Quel est le meilleur format d'image pour la vitesse d'un site ?

Pour les photos, l'AVIF vous donne les fichiers les plus petits à qualité égale, avec le WebP un cran derrière et le JPEG qui ferme la marche. Logos, icônes et diagrammes ? Optez pour le SVG. Il est minuscule et se redimensionne parfaitement à n'importe quelle taille. Gardez le PNG pour la poignée d'images qui ont réellement besoin de bords sans perte ou de transparence, et de grâce, n'allez pas y coller une photo. J'ai vu une photo en PNG faire dix fois la taille du même cliché dans un format moderne avec perte.

Comment optimiser des images sans perdre en qualité ?

Convertissez vers un format moderne (AVIF ou WebP). Puis baissez la qualité jusqu'au point le plus bas où vous ne repérez toujours pas de différence à distance normale de lecture, ce qui veut dire en général 75 à 82 pour le WebP et le JPEG, ou quelque part autour de 50 à 60 pour l'AVIF. Ensuite, servez une taille qui colle à l'écran plutôt que de réduire un géant dans le navigateur, et virez les métadonnées dont vous n'avez pas besoin. Squoosh est celui que je garde ouvert pour ça. Il met la taille et un diff visuel juste l'un à côté de l'autre, donc vous trouvez le seuil à l'œil en une dizaine de secondes.
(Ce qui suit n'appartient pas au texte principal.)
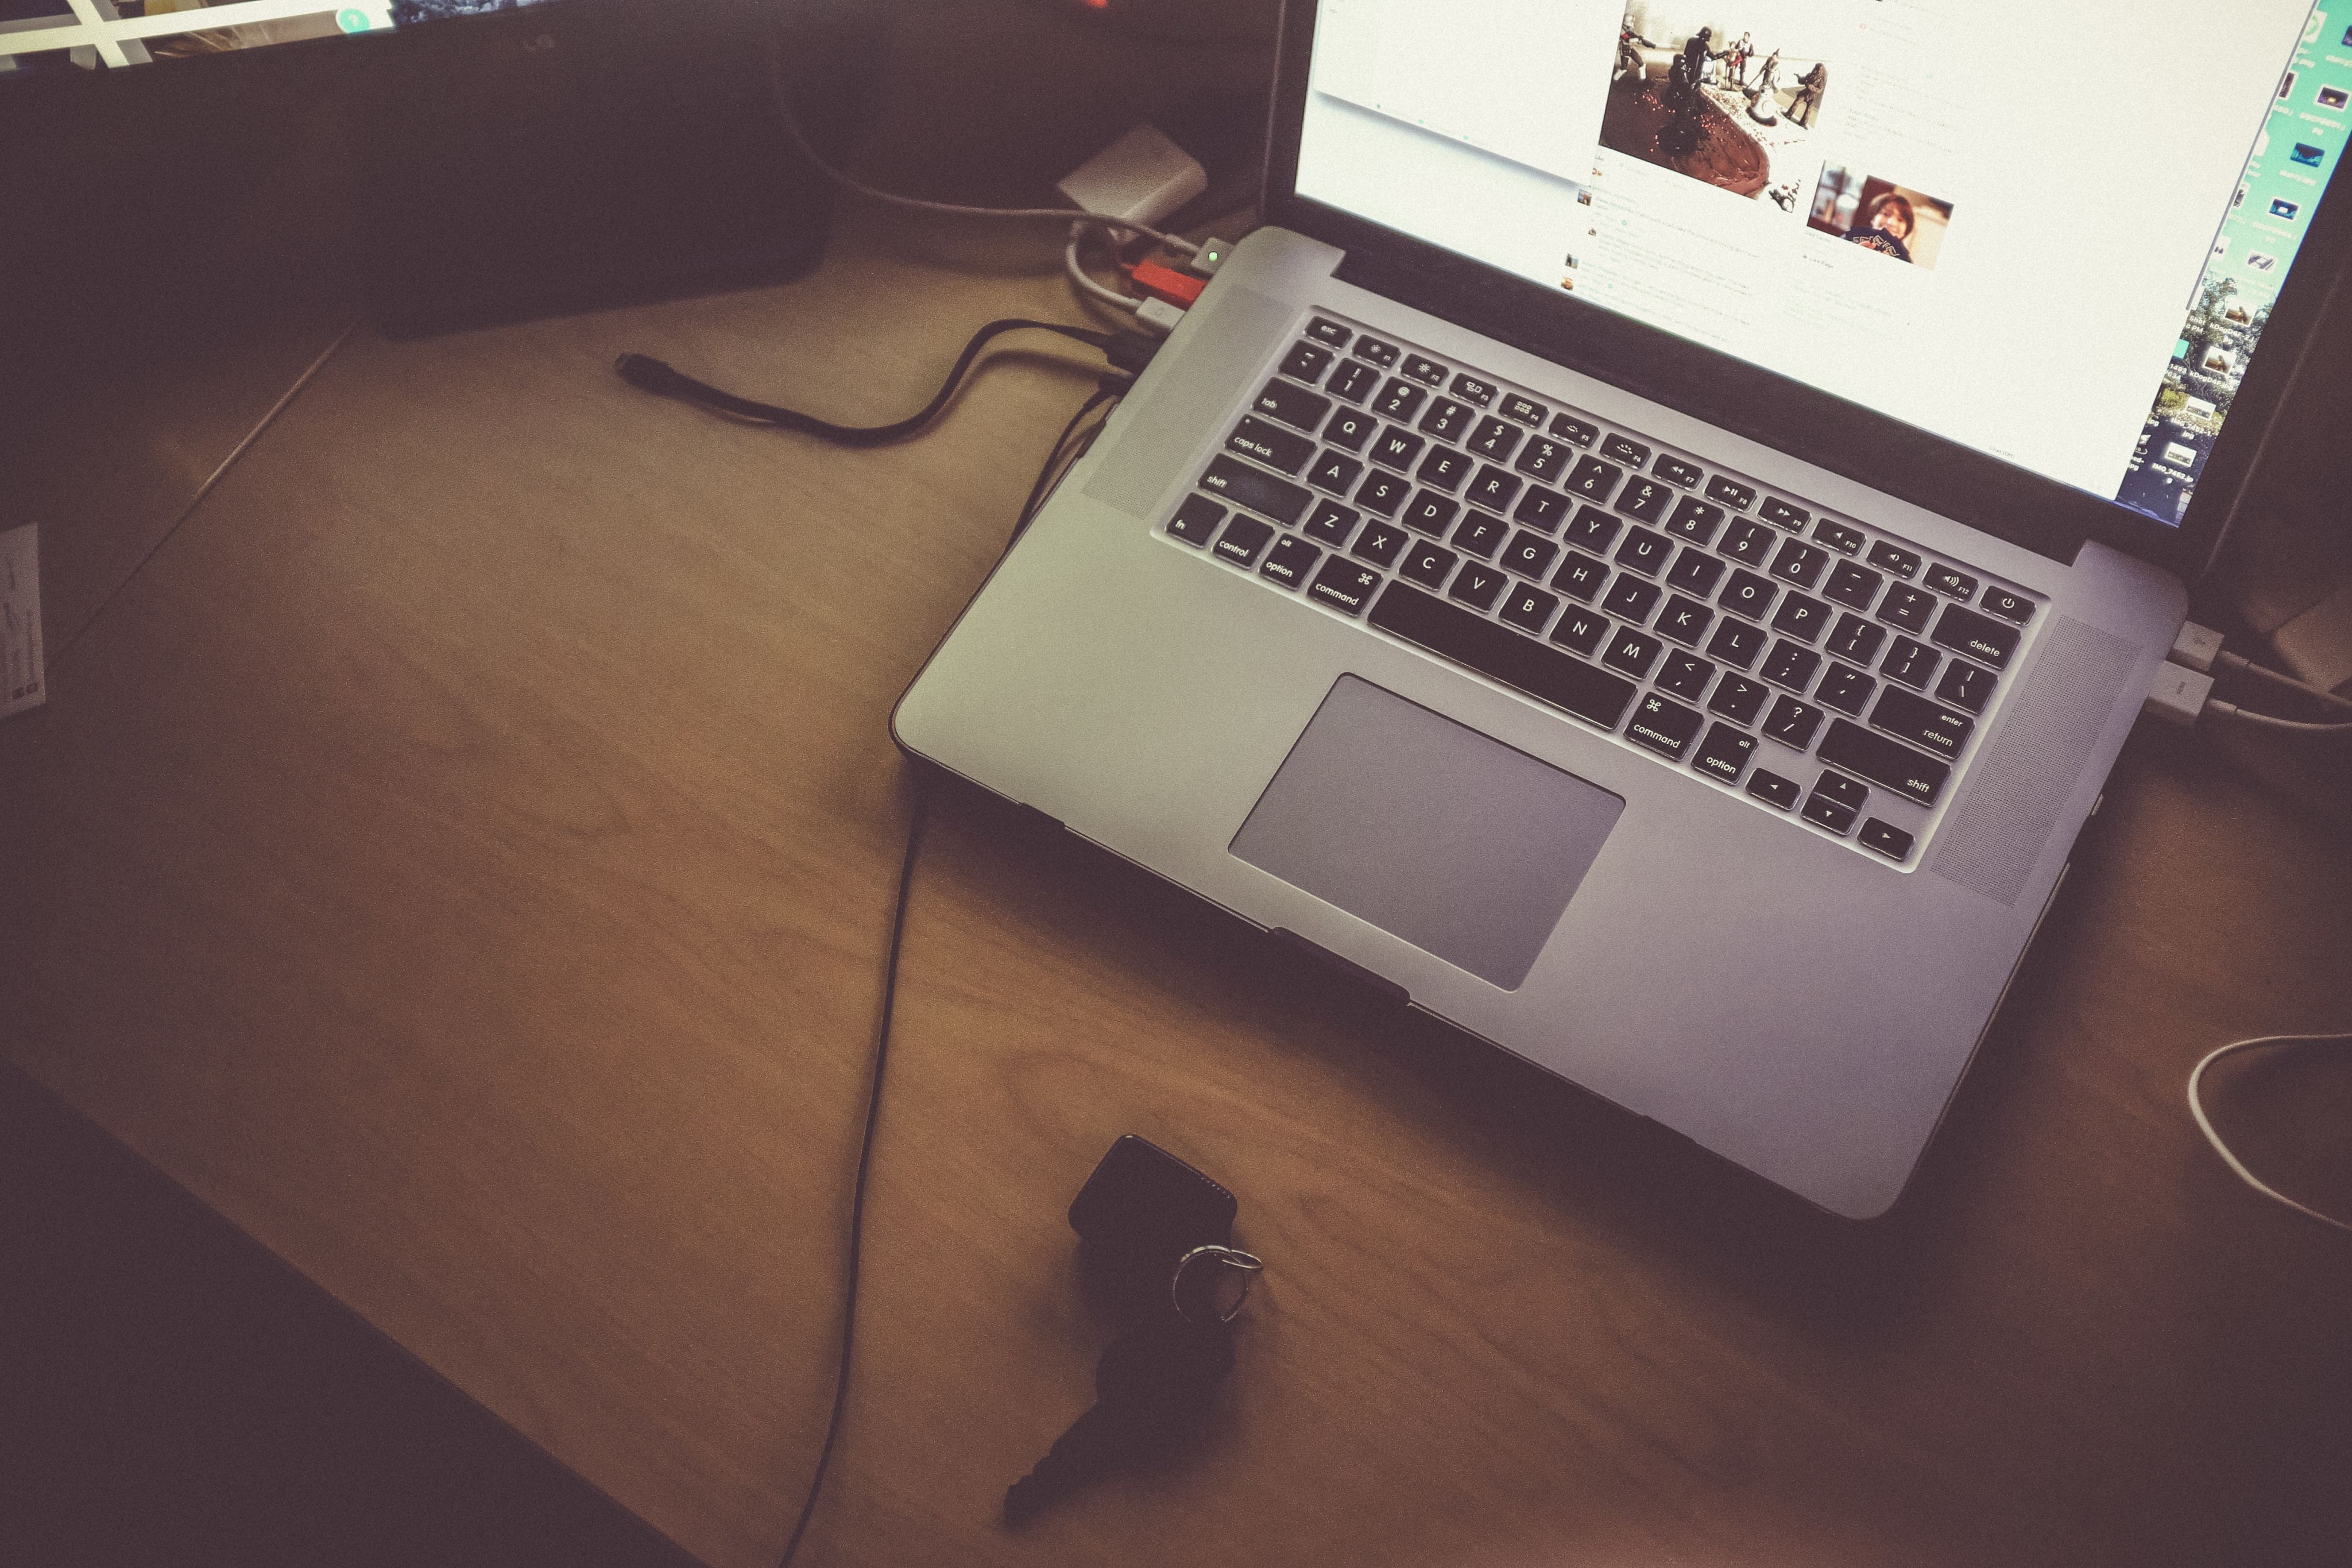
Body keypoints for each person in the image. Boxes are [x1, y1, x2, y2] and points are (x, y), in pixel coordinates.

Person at [1843, 191, 1915, 262]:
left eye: (1900, 220)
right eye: (1886, 214)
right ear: (1873, 218)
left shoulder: (1906, 261)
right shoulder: (1849, 238)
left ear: (1905, 231)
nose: (1891, 223)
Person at [1790, 61, 1827, 127]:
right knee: (1797, 101)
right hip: (1805, 93)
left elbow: (1820, 90)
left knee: (1809, 110)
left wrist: (1811, 87)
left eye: (1817, 70)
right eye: (1815, 69)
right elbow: (1803, 81)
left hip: (1813, 96)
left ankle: (1803, 123)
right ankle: (1789, 114)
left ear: (1821, 72)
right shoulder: (1810, 75)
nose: (1815, 71)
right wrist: (1799, 77)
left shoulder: (1821, 81)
Le lazy loading améliore-t-il les performances ?

Pour les images sous la ligne de flottaison, oui. loading=lazy les retient jusqu'à ce que l'utilisateur scrolle à proximité, ce qui libère de la bande passante pour ce qui doit s'afficher en premier. Mais ne lazy-loadez pas votre image Largest Contentful Paint, le hero que les gens voient à l'instant où la page s'ouvre, parce que le différer ralentit la métrique précise que vous vous échinez tant à gagner. C'est le piège que je vois le plus souvent, et de loin. Lazy-loadez tout le reste, puis donnez au hero sa priorité avec fetchpriority=high et un preload.

De combien l'optimisation des images va-t-elle accélérer mon site ?

Les images représentent en général 60 à 70% du poids de votre page, donc il y a beaucoup à prendre sur la table. Empilez un format moderne, le bon dimensionnement, la compression et le lazy loading les uns sur les autres et vous raboterez couramment 70 à 90% de vos octets d'image. Sur des pages chargées en images, c'est assez pour avancer le Largest Contentful Paint d'une seconde pleine ou plus sur mobile. Ce que vous gagnez réellement dépend bien sûr de l'état des choses au point de départ. Mais d'après mon expérience, c'est la plus grosse victoire de vitesse qui soit, juste là, à attendre que quelqu'un la réclame.